## [Brano fornito]
>>>

N.02
Marzo/Aprile 1997

Il parroco animatore di animatori vocazionali nella comunità cristiana

Prima di offrire alcune piste di lavoro, credo sia opportuno, per meglio comprendere il quadro dentro cui vogliamo muoverci, rispondere alla domanda che ispira questo contributo: perché porre l’attenzione sugli animatori? Lo scollamento che vediamo allargarsi sempre più tra i pronunciamenti del Magistero, pur così validi, e una realtà, qual’è quella delle nostre comunità che arranca sulla strada che le viene indicata, non può lasciarci indifferenti.

Questo allarme è stato autorevolmente lanciato nel Convegno Ecclesiale di Palermo dal prof. Franco Garelli che così affermava: “A fronte di un Magistero fortemente impegnato nell’offrire norme e indicazioni in molti campi della vita sociale e religiosa (a livello dei costumi, delle scelte politiche, dell’espressione religiosa), si è registrato un debole confronto interno alle varie comunità ecclesiali, da parte di quei laici che sono chiamati a vivere l’identità religiosa nelle ordinarie condizioni di esistenza. Su molte questioni decisive a livello di fede, di costumi, di scelte sociali e politiche si è sovente prodotto nelle comunità ecclesiali una pratica del silenzio, un grande freddo, per evitare che il confronto e la dialettica interna mettessero in discussione la comune matrice religiosa”[1].

<<<

## [Materiali forniti]
>>>

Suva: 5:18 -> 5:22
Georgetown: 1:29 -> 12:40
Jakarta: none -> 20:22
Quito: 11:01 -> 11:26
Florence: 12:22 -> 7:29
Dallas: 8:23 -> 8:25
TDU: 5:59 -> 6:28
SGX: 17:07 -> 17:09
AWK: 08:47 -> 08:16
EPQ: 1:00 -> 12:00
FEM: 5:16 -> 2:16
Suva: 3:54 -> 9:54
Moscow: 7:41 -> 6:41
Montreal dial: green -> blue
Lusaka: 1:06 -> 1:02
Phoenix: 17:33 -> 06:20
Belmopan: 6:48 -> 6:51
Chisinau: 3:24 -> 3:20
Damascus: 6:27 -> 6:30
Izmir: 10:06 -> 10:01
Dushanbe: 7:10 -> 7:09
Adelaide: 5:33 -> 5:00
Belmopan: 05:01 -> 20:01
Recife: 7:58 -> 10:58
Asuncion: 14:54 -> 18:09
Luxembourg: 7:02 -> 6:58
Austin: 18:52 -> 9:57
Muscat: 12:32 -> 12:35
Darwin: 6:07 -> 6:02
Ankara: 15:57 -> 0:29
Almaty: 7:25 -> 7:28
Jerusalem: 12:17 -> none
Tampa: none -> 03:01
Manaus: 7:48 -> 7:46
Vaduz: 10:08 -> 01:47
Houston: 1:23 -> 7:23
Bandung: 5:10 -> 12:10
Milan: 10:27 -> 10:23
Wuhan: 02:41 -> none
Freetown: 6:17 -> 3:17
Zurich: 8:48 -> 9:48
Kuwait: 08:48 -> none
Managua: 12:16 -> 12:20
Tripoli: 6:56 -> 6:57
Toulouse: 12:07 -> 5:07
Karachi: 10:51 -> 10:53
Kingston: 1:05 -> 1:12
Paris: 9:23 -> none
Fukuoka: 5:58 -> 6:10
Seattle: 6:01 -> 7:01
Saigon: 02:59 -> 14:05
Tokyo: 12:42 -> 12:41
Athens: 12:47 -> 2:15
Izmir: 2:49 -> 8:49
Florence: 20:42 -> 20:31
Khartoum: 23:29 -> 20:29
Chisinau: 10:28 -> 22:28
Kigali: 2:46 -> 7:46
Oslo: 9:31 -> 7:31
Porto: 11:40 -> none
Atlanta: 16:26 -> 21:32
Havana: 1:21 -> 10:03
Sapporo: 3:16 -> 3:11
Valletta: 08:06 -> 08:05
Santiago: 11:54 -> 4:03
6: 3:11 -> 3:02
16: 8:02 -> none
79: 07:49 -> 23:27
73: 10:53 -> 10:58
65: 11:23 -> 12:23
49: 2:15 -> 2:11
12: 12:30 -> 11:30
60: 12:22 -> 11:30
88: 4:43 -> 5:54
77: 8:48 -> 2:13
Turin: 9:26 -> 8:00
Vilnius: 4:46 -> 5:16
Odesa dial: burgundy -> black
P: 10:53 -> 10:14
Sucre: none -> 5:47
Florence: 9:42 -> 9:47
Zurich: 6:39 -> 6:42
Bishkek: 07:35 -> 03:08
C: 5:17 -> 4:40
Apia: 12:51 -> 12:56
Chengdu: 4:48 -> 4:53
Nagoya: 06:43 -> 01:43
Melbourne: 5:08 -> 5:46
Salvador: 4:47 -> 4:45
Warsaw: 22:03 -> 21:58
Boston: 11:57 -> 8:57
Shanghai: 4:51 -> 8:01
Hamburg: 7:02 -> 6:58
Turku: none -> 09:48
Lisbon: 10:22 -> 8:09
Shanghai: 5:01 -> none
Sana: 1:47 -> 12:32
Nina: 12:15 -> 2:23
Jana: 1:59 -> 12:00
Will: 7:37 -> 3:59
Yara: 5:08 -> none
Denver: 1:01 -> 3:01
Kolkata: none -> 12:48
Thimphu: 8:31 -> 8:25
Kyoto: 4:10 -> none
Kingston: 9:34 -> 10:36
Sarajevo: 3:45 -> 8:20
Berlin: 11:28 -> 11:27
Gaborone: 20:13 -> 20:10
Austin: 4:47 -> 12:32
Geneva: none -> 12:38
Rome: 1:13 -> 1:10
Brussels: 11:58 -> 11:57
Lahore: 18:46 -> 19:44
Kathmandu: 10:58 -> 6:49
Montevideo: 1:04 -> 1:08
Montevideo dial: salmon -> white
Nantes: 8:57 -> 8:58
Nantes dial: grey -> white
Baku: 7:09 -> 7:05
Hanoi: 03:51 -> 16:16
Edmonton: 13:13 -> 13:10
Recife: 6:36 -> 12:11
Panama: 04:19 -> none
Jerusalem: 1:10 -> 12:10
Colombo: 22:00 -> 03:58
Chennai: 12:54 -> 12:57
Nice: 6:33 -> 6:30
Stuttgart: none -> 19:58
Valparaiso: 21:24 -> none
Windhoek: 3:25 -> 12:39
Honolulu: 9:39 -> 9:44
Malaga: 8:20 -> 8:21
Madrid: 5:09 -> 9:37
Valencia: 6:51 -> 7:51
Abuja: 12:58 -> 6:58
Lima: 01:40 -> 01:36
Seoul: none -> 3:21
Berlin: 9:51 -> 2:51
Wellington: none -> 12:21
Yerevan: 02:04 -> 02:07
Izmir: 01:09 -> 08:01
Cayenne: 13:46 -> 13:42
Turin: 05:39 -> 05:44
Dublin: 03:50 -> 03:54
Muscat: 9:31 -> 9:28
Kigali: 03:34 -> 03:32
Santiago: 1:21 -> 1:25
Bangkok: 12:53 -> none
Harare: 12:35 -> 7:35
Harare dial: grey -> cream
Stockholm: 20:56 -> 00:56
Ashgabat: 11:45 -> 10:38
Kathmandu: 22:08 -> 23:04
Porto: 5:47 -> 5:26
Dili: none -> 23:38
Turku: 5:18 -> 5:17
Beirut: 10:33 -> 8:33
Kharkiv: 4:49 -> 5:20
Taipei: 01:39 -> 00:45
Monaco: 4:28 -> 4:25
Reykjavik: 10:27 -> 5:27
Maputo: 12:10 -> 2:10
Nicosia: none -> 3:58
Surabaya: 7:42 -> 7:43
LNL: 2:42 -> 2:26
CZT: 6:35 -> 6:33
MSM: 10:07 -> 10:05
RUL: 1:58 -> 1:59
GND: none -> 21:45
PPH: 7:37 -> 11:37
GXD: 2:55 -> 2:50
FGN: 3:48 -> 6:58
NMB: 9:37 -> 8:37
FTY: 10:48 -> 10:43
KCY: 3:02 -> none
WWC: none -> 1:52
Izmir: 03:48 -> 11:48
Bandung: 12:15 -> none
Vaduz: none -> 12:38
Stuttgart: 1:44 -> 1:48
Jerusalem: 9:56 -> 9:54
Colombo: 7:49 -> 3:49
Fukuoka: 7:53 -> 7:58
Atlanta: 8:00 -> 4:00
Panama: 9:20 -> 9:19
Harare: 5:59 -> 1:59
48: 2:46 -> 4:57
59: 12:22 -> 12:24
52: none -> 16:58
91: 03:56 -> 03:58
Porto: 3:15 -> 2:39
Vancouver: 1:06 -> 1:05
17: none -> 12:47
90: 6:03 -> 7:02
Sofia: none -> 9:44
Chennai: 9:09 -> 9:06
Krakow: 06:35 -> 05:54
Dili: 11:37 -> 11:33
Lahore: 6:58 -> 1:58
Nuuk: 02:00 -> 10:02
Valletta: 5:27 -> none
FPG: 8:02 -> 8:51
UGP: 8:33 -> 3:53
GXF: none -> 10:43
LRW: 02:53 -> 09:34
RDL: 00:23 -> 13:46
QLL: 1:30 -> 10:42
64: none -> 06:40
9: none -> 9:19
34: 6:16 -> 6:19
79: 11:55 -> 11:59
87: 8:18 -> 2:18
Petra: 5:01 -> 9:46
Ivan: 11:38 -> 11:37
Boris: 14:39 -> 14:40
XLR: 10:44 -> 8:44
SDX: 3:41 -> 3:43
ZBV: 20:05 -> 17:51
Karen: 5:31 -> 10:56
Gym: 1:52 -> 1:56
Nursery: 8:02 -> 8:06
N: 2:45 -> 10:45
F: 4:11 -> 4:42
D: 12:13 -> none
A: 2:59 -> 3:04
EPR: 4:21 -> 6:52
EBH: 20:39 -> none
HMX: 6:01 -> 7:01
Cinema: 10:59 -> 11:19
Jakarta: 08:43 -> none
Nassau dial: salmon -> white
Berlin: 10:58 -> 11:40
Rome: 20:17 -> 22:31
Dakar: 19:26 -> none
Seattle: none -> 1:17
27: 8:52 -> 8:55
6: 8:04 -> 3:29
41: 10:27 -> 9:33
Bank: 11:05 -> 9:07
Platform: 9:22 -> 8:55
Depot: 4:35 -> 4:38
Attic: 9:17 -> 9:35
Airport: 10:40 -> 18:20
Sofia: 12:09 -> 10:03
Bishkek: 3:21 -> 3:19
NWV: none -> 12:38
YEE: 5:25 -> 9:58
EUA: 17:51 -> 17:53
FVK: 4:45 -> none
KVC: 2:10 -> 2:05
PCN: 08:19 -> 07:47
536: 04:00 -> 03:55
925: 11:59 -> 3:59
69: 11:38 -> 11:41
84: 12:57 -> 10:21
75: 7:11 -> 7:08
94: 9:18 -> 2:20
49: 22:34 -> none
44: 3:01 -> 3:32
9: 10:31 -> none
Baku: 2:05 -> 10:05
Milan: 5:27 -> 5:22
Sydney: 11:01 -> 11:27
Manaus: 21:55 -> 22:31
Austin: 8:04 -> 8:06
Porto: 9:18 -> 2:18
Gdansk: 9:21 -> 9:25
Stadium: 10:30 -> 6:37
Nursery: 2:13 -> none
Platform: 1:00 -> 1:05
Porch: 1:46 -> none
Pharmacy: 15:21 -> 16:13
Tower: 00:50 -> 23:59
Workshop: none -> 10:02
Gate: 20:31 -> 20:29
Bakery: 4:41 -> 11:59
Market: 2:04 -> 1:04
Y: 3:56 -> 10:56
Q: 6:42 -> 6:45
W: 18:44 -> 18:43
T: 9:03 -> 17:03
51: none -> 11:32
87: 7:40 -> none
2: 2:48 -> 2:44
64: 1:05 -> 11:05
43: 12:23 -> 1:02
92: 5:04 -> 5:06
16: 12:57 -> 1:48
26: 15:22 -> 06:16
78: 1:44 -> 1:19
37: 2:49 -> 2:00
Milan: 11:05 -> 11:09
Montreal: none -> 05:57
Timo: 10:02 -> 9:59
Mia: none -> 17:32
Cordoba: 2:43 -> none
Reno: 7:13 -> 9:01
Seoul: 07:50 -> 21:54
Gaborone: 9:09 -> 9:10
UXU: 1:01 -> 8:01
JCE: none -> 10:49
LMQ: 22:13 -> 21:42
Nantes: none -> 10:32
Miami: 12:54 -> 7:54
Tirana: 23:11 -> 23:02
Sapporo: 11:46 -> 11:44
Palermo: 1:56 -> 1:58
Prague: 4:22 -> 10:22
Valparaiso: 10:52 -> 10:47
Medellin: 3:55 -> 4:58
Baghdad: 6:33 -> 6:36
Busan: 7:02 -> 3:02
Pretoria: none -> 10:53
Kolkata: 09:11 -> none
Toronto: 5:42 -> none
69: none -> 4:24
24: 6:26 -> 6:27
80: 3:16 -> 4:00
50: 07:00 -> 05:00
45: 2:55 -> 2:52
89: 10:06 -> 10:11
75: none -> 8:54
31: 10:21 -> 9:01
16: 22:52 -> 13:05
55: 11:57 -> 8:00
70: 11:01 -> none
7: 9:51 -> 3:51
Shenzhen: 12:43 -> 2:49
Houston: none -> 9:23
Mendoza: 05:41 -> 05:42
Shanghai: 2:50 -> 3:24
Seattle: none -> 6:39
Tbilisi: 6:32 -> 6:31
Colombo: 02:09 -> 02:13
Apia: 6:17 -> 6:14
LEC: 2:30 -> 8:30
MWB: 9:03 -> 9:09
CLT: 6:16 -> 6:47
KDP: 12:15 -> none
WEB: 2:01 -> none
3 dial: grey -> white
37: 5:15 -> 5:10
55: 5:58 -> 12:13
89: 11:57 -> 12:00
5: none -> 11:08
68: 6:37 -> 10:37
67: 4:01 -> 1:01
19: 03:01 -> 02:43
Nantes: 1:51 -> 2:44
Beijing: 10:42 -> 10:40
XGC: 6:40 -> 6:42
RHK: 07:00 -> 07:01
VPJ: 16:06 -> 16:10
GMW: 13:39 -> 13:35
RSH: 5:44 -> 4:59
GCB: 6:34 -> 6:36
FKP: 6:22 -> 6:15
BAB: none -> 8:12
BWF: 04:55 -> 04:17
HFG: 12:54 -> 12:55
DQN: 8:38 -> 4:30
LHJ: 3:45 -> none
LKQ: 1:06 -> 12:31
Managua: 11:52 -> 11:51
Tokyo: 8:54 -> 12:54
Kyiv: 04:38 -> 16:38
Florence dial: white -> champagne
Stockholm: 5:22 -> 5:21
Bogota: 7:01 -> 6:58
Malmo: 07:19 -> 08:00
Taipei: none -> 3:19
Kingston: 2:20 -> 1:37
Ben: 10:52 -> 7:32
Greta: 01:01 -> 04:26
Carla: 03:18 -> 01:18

<<<

## [Problema breve 1]
Indica se ciascuna di queste affermazioni concorda con il brano sugli animatori vocazionali, rispondendo sì o no e citando le parole decisive del brano: (a) l'allarme fu lanciato dal prof. Franco Garelli nel Convegno Ecclesiale di Palermo; (b) il brano considera privi di valore i pronunciamenti del Magistero; (c) secondo Garelli nelle comunità ecclesiali si è avuto un forte confronto interno.
## [Problema breve 2]
Ripeti parola per parola le righe che seguono il brano, dalla prima fino a quella che contiene "Lusaka: 1:06 -> 1:02", entrambe comprese.

## [Risultato finale 1]
(a) Sì: "Questo allarme è stato autorevolmente lanciato nel Convegno Ecclesiale di Palermo dal prof. Franco Garelli".
(b) No: "tra i pronunciamenti del Magistero, pur così validi".
(c) No: "si è registrato un debole confronto interno alle varie comunità ecclesiali".

## [Risultato finale 2]
Suva: 5:18 -> 5:22
Georgetown: 1:29 -> 12:40
Jakarta: none -> 20:22
Quito: 11:01 -> 11:26
Florence: 12:22 -> 7:29
Dallas: 8:23 -> 8:25
TDU: 5:59 -> 6:28
SGX: 17:07 -> 17:09
AWK: 08:47 -> 08:16
EPQ: 1:00 -> 12:00
FEM: 5:16 -> 2:16
Suva: 3:54 -> 9:54
Moscow: 7:41 -> 6:41
Montreal dial: green -> blue
Lusaka: 1:06 -> 1:02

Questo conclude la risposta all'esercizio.